Darío Ruiz Gómez
Repasar de nuevo la
prodigiosa novela de Cormac Mccarthy es
sentirse implicado en un vértigo de desaforada
violencia, ubicados en esos territorios
donde no es que la ley haya desaparecido si no que al ser borrada, la ausencia
de autoridad permite que salga de las entrañas del llamado ser humano el rostro de la maldad absoluta.
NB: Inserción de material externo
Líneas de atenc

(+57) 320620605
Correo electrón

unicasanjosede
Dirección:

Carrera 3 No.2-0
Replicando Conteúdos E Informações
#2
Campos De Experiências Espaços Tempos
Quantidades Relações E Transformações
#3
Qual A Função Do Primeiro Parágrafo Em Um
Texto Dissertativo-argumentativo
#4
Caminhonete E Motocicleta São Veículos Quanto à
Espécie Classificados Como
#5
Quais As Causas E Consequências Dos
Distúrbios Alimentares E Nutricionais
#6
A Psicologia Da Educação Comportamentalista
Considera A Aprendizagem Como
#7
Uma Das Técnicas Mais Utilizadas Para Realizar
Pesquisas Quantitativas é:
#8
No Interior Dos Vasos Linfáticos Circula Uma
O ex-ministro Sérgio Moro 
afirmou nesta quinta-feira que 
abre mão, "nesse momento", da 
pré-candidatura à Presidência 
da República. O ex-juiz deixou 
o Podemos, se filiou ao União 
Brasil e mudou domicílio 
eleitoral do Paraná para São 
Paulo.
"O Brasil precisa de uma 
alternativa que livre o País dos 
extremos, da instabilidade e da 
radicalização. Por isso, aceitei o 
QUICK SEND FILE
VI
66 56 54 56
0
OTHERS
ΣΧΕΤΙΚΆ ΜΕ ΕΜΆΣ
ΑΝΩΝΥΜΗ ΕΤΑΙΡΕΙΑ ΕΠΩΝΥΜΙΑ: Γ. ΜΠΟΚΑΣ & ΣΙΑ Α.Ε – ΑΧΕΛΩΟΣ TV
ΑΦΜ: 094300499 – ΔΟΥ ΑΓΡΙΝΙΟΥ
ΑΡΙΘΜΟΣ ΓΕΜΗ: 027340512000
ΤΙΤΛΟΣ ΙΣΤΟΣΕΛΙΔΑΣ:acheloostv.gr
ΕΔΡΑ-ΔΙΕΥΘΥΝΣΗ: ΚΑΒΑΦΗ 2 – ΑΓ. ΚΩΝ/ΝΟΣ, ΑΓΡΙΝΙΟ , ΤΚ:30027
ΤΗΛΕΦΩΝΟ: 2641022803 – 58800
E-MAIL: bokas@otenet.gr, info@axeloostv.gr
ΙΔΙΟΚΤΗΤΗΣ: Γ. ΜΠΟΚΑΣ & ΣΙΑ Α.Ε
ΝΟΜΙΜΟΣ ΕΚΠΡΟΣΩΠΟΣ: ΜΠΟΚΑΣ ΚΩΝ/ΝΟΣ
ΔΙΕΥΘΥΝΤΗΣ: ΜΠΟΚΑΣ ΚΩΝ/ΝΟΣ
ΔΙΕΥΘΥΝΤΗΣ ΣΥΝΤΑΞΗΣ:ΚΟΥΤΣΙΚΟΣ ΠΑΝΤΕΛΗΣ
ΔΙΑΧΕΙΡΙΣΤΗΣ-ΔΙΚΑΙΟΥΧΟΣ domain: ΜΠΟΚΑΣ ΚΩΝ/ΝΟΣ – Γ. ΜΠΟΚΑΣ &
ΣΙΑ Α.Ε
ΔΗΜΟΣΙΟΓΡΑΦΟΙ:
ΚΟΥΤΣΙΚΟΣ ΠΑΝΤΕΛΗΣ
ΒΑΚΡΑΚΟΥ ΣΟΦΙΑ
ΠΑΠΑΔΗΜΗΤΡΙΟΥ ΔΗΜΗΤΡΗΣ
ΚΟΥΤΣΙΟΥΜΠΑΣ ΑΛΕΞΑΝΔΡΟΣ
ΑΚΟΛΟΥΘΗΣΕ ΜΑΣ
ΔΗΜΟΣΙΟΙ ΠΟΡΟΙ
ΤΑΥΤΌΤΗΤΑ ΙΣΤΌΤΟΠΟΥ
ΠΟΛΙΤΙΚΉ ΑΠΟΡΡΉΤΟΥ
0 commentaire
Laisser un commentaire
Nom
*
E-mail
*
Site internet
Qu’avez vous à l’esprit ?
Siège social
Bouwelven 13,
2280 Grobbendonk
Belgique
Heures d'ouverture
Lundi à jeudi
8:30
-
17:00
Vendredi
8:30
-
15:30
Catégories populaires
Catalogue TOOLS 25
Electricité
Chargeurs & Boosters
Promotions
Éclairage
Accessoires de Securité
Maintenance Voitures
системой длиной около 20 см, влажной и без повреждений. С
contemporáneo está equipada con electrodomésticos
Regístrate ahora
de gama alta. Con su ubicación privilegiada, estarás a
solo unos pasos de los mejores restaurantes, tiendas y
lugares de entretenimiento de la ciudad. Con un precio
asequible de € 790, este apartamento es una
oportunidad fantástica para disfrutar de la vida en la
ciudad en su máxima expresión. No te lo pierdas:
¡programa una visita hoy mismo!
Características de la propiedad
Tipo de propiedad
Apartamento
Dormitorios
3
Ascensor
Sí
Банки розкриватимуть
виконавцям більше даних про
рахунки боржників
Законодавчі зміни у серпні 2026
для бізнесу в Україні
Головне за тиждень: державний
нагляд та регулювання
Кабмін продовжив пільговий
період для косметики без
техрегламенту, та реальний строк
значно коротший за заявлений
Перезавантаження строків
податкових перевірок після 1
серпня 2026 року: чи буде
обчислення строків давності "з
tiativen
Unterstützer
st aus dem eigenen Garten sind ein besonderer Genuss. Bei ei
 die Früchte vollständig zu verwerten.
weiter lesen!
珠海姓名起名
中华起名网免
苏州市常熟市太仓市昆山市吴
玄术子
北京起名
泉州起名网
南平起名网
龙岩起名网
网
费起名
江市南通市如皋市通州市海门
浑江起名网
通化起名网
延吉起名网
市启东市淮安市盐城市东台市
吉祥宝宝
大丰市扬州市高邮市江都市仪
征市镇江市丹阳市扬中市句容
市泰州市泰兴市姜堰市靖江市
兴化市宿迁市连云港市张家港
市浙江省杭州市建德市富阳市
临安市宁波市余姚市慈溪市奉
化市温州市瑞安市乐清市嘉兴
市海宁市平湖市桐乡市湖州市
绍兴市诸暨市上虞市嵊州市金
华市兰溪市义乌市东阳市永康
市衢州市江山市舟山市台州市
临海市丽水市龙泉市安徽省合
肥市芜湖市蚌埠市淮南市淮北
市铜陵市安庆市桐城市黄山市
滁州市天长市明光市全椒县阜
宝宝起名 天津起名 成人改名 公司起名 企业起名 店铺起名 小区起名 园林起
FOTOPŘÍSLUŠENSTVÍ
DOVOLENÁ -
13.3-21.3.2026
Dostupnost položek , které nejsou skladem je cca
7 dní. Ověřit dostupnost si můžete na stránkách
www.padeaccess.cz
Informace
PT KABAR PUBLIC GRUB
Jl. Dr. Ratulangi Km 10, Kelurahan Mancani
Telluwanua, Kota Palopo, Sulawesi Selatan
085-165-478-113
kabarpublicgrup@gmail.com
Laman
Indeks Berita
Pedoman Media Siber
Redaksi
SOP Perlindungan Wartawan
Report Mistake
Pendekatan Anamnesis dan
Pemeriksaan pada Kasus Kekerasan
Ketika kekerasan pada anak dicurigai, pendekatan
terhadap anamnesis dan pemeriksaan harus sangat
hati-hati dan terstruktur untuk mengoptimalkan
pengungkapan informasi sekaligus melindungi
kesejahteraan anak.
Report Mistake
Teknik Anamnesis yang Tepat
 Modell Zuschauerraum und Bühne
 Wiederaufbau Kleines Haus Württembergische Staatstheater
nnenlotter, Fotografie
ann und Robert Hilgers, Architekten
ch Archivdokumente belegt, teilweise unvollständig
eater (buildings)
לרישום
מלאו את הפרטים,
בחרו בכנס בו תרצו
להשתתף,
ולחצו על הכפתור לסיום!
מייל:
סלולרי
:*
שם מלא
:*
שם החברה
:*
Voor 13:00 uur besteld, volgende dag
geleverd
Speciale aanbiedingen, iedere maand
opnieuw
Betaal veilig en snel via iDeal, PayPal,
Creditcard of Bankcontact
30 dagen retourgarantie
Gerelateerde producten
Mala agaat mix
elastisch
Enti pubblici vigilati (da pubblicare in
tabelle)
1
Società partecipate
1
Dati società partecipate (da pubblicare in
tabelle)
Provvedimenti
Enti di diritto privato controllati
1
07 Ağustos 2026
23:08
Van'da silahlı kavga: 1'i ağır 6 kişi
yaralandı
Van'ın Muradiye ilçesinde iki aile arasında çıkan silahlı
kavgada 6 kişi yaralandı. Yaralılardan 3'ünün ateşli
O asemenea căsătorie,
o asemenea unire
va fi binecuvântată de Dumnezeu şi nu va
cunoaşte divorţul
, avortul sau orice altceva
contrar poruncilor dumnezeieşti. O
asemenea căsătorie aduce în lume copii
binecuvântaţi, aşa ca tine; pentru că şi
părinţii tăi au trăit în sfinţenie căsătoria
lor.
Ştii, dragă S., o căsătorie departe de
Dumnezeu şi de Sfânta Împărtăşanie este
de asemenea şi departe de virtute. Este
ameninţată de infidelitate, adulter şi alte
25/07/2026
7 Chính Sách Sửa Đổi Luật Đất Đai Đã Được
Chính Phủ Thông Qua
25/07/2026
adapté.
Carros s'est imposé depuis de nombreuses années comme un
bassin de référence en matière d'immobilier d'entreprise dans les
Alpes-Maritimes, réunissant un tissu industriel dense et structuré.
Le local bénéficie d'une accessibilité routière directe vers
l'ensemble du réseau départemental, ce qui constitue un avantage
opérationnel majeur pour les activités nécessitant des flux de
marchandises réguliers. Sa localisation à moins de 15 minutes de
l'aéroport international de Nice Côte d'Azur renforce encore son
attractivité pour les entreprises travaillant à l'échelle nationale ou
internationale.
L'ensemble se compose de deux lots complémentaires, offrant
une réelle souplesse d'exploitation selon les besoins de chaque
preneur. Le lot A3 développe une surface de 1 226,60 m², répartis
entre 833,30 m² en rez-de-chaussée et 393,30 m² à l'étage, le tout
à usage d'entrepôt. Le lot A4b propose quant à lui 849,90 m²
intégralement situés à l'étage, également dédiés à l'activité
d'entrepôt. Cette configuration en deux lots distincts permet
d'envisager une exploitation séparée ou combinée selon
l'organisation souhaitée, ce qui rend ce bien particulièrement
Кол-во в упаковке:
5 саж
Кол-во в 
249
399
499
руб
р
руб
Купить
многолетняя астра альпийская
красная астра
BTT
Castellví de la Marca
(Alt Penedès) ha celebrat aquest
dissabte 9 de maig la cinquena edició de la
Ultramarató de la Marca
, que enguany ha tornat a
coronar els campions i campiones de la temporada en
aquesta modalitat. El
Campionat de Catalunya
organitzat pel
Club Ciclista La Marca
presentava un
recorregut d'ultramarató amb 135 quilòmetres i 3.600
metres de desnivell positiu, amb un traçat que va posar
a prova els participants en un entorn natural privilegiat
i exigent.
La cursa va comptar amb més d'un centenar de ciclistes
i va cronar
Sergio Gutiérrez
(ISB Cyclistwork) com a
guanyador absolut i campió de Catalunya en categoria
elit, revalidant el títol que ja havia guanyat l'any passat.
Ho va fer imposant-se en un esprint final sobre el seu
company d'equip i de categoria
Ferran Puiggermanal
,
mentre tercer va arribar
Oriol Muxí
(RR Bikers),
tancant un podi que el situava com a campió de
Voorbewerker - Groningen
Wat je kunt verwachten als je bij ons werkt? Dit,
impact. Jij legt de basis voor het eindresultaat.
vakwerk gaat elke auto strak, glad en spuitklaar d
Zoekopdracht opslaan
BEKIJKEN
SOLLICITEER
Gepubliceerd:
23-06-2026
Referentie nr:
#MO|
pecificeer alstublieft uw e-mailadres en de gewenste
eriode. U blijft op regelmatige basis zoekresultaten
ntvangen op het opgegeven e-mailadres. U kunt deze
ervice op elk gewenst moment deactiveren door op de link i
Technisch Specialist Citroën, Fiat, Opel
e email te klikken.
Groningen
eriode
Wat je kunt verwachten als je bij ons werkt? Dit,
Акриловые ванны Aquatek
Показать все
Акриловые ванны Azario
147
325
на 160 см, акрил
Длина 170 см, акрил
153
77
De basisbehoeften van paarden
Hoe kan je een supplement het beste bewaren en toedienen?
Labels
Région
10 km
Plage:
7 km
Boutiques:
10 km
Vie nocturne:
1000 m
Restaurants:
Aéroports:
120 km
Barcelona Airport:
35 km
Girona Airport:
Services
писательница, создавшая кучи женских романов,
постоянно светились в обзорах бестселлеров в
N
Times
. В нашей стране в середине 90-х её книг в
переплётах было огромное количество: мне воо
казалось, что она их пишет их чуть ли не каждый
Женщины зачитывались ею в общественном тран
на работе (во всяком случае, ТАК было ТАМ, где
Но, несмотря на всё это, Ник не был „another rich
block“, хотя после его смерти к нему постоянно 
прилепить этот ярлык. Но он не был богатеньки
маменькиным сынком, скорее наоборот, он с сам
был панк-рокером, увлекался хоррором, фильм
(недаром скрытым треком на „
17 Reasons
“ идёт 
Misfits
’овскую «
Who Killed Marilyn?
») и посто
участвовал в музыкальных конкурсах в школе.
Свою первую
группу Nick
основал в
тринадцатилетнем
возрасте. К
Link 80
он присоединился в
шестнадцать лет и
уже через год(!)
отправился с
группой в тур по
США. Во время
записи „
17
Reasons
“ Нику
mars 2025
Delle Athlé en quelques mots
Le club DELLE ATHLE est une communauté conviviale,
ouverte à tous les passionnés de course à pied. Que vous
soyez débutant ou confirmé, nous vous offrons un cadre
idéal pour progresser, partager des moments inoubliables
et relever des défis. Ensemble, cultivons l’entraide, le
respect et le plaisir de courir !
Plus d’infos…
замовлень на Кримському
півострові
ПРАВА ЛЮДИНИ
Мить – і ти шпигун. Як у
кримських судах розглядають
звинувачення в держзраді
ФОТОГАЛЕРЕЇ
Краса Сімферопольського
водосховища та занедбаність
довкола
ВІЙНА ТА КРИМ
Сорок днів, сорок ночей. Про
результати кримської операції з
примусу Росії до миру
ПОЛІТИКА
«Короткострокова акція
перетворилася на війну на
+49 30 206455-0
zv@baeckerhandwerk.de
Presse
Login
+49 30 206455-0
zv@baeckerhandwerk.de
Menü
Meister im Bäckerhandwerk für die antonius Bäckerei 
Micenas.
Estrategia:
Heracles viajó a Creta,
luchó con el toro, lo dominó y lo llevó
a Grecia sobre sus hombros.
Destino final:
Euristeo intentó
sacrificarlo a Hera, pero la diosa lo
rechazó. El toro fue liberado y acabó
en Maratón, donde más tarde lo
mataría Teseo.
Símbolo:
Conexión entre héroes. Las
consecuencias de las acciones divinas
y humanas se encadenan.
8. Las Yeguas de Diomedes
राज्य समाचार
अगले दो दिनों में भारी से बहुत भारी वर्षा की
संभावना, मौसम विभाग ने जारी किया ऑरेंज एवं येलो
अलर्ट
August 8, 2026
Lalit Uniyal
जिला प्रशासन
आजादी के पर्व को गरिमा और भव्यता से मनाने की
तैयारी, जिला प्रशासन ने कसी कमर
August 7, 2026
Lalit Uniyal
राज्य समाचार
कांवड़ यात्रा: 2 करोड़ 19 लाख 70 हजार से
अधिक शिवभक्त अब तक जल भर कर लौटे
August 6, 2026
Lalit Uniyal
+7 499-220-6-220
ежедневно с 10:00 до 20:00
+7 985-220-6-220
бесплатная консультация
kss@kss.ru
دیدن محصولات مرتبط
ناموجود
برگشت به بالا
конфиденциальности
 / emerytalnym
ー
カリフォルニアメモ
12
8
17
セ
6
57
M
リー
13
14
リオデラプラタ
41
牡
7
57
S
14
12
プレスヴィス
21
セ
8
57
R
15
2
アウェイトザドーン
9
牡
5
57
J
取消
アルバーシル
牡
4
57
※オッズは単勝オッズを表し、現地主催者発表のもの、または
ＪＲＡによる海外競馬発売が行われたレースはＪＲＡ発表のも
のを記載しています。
Matar por matar, asesinar y violar a
una niña de diez años, bailar y tocar el violín, hablar muchos idiomas y estar al tanto de lo que sucede
en la sociedad civilizada podrían
indicarnos la presencia de un ciudadano
consciente de sus derechos y deberes, pero no, lo que el protagonista, el juez
Holden representa, es lo contrario: la cuchillada que cercena la cabellera de
un indio escuálido, el disparo que asesina sin cesar a cientos de campesinos,
niños, mujeres en una conmocionante demostración de insania, el terror resumido en una figura que intenta, a través de las matanzas, abolir hasta la más
intangible presencia de los valores sociales. El juez con una cabeza monda sin
cabello, sin cejas ni bigote, recorre los territorios fronterizos de México y
Texas en compañía de su banda de asesinos, el llamado Grupo Glandon, dedicado a
matar por matar, a pasar a cuchillo a todos aquellos a quienes consideran aptos para
el sacrificio por su inferioridad. Para Holden convertido en un remplazo de Dios en la tierra hay dos
actividades que lo satisfacen, tocar el violín y bailar. El territorio determinado por sus sangrientas andanzas se constituye en una selva sin leyes ni justicia ni Dios. Lo importante es la manera como Mccarthy logra dotar de una perspectiva moral a la caída en el abismo de este personaje
o sea a la manera como la violencia vaciada de sentido logra convertirlo en un monstruo que desconoce
cualquier límite, cualquier tipo de escrúpulo. Solamente un gran narrador de ficción puede llevar a la culminación estética esta alucinante
visión de lo que significan la violencia y el violento, gracias a su soberbia capacidad de convertir
en simbólico lo que los llamados historiadores reducen a cifras acomodaticias.
Los soldados que después
de la Guerra de los Mil días” se negaron a una paz pactada convirtiéndose en
cuadrillas de bandoleros, señalan un proceso de desadaptación de terribles consecuencias cuyas secuelas se prolongan hasta hoy. Marx
diferenció con claridad al revolucionario que lucha por lo que considera una
causa justa, del forajido que hace de la tropelía su único objetivo. ¿Cuál es la
diferencia entre la barbarie de los Paramilitares y la de las Farc? ¿Cuál es la
diferencia entre la locura religiosa asesina de Isis y el mesianismo criminal
del Eln? Lo importante en este caso para
la justicia consistiría en señalar el momento en que abandonan la “causa
política” y comienzan a aniquilar
inocentes para enriquecerse. ¿Quiénes podrían emitir un juicio al respecto, los
jueces que se amparan en una ley inventada o el clamor no escuchado de los
sacrificados cuya venganza será inevitable? La presencia de los degollados, de
los desplazados, pone en tela de juicio conceptos como Estado y como Iglesia
cuestionados por quienes dejaron de ser ciudadanos, creyentes, o sea
abandonados a su suerte. ¿Quién determina entonces la anhelada reconciliación,
los políticos y sus intereses o los
asesinados a nombre de nada?
¿Pueden la matanza y el uso del terror contra la población civil disfrazarse indefinidamente en una supuesta causa política?